= ERC (human resources organization) =

American human resource service organization

ERC is Northeast Ohio's largest organization providing Human Resources and workplace programs, practices, training and consulting. ERC also hosts the NorthCoast 99 program and sponsors the ERC Health insurance program. It is not uncommon for the media to quote ERC in their stories when looking for an authority on the subject. ERC's mission is to assist organizations in attracting, retaining, and motivating top performing employees.
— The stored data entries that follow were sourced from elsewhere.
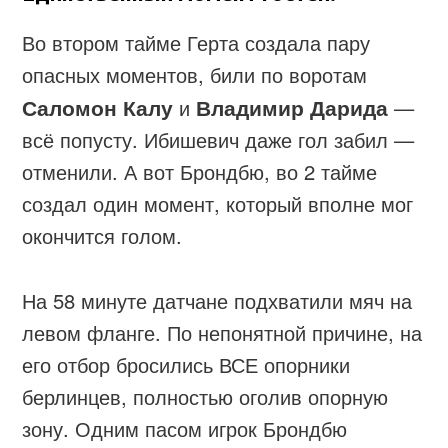
Во втором тайме Герта создала пару
опасных моментов, били по воротам
Саломон Калу
и
Владимир Дарида
—
всё попусту. Ибишевич даже гол забил —
отменили. А вот Брондбю, во 2 тайме
создал один момент, который вполне мог
окончится голом.
На 58 минуте датчане подхватили мяч на
левом фланге. По непонятной причине, на
его отбор бросились ВСЕ опорники
берлинцев, полностью оголив опорную
зону. Одним пасом игрок Брондбю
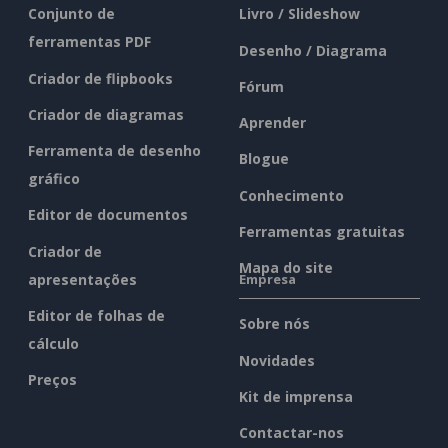
Conjunto de
Livro / Slideshow
ferramentas PDF
Desenho / Diagrama
Criador de flipbooks
Fórum
Criador de diagramas
Aprender
Ferramenta de desenho
Blogue
gráfico
Conhecimento
Editor de documentos
Ferramentas gratuitas
Criador de
Mapa do site
apresentações
Empresa
Editor de folhas de
Sobre nós
cálculo
Novidades
Preços
Kit de imprensa
Contactar-nos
ERC was founded in July 1920 as the American Plan Association of Cleveland. One of the organization’s main goals was to promote open shop employment instead of the common closed shop practice, which meant an employer was either union or non-union, but could not hire some of each. Another early goal was to help reduce the number of strikes locally, and the organization claimed it was at least partially responsible for reducing the number of strikes in Cleveland from 41 in 1920 to 21 in 1922. In 1920 Cleveland had been one of the few large cities in the US without a general employer’s association, yet by 1922 the APA of Cleveland had grown to be one of the largest such organizations in the country. In 1930 the organization was renamed The Associated Industries of Cleveland, and in 1986 the name Employer's Resource Council was coined. The organization is now more commonly referred to simply as ERC.

ERC is a current membership organization. Members of ERC receive access to salary, wage and benefits survey data, an HR Help Desk, online HR resources and tools, networking opportunities and cost savings through a network of preferred partners. ERC offers employee and job training locally and nationally including Supervisory Training, Management, Leadership, HR topics, Soft Skills, Computer/Software, and Technical training. ERC also offers compensation consulting, employee engagement consulting, and Fractional HR services.